Two sales in the early phases of Snowcreek, both the traditional 2+loft / 2 bath townhomes, one an end-unit in Phase I for $385,000 and one an interior unit in Phase II for $380,000. These set the tone for Snowcreek valuations this summer. Snowcreek is a popular summer seller. These sales would tell me that there is a small premium for the Snowcreek II exterior upgrades. There was also a rare Snowcreek garage sold with the Phase I unit for $50,000. That number seems to be the sticking-point value for a private garage in the early phases. That is an interesting number in relation to units with garages, and independent garages in other locations (like the airport).
The sale of Villa de los Pinos #17 for $220,000. This 2/2 town home was on the market a LONG time and I showed it dozens of times. This property showed great with a beautifully remodeled kitchen, many tasteful upgrades, etc. and a nice big deck with southern exposure overlooking one of the nicest common areas in town. Originally started at $399,000, eventually sold as a short sale. This buyer should be stoked.
The sale in Snowcreek Crest of a lovely, large modern home for $960,000. This home had been marketed for the past few years (by several different agents) at a higher asking price. The seller had moved on, and was obviously ready to sell (“the market had spoken” as I like to say). The sale for this quality home closed at $261/per square foot–couldn’t come close to replace it for that. BUT the recent REO sale (last newsletter) in the same neighborhood sold significantly higher despite being very similar in size and age and nor nearly as nice. Why? VIEW! In this case these recent sales could arguably place a value of $300,000 or more on a great view.
Other Real Estate News
Between the buyer inquiries I directly receive and through other agents, more and more (potential) buyers are asking about rental income; do you have real numbers? will it “break even”? etc etc? Here’s my take on what this is all about; many “investors” are chasing return on investment. Someone has planted it their minds that a rental in Mammoth will provide that return plus some “enjoyment.” Forget it. It sounds great but is not reality. Try the Inland Empire. Basically, real estate in Mammoth is too expensive (initially) and the expenses are too high (think snow removal, remoteness, etc.). Mammoth is also VERY seasonal.

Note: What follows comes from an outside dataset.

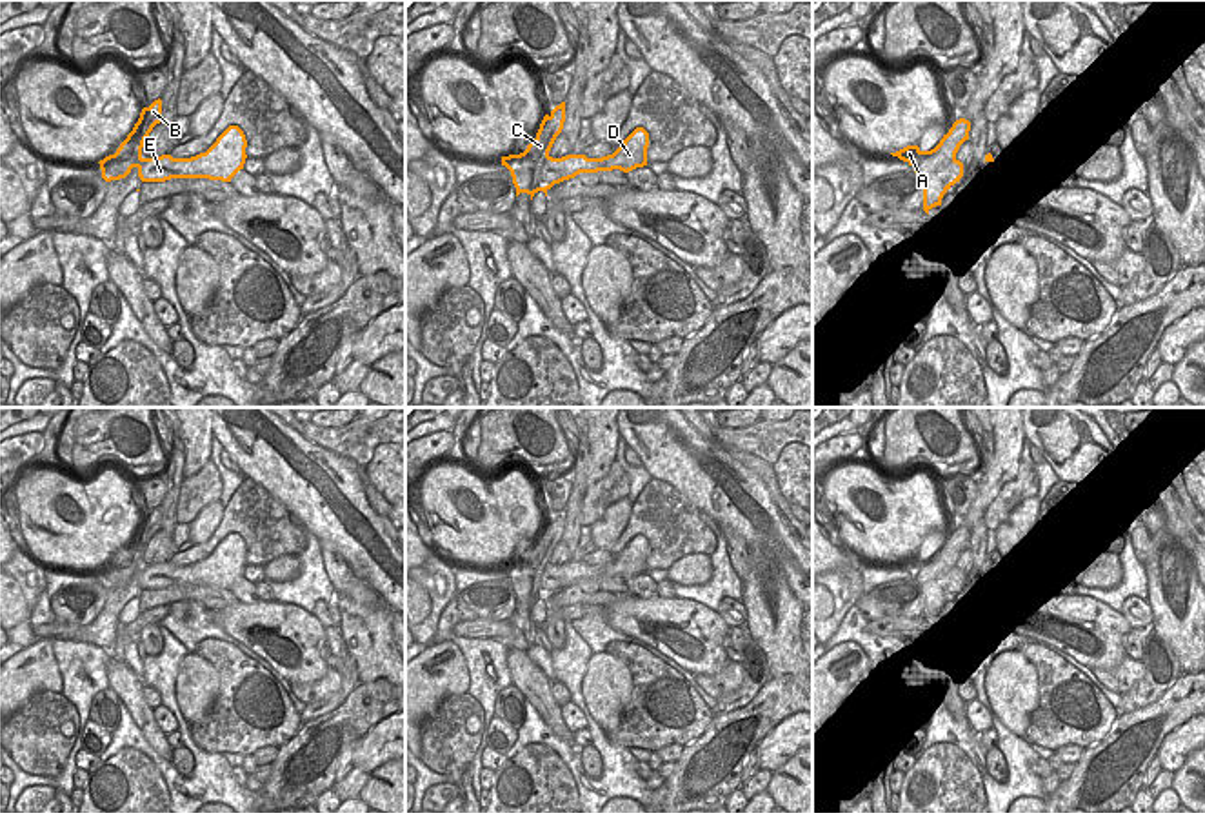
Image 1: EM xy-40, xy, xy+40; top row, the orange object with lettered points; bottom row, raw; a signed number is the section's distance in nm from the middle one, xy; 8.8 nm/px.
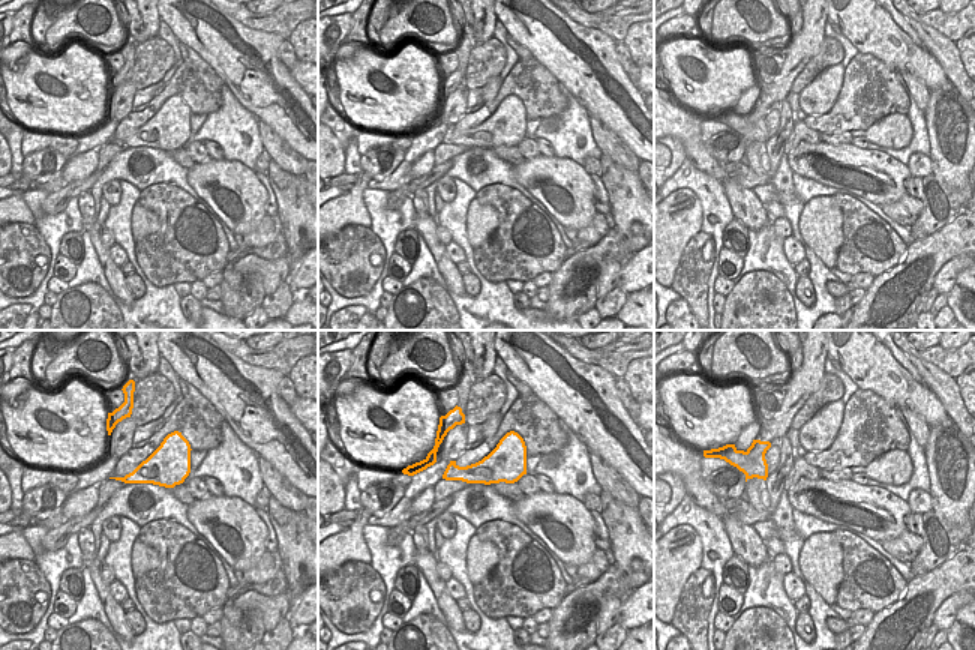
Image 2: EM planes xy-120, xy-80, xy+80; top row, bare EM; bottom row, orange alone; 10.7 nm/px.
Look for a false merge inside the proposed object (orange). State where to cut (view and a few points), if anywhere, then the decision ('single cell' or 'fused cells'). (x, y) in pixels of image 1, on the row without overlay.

But here is Paul’s rule-of-thumb(and there are plenty of variables). For the average condo buyer who puts their condo into some sort of nightly rental arrangement, the net return should be able to cover the common area fees and taxes. Again, plenty of variables to consider(which is what consulting with a knowledgeable Mammoth agent is all about). Don’t expect the net to cover a mortgage payment, most utilities, etc. And the “prime time” holidays are sacred for rental income. And drought winters don’t help at all. Again, lots of variable, but this rule-of-thumb is a great place to start.
Happy Father’s Day to all of the fathers out there!!
Thanks for reading!
** Closed sales data is compiled from in-house files and public records.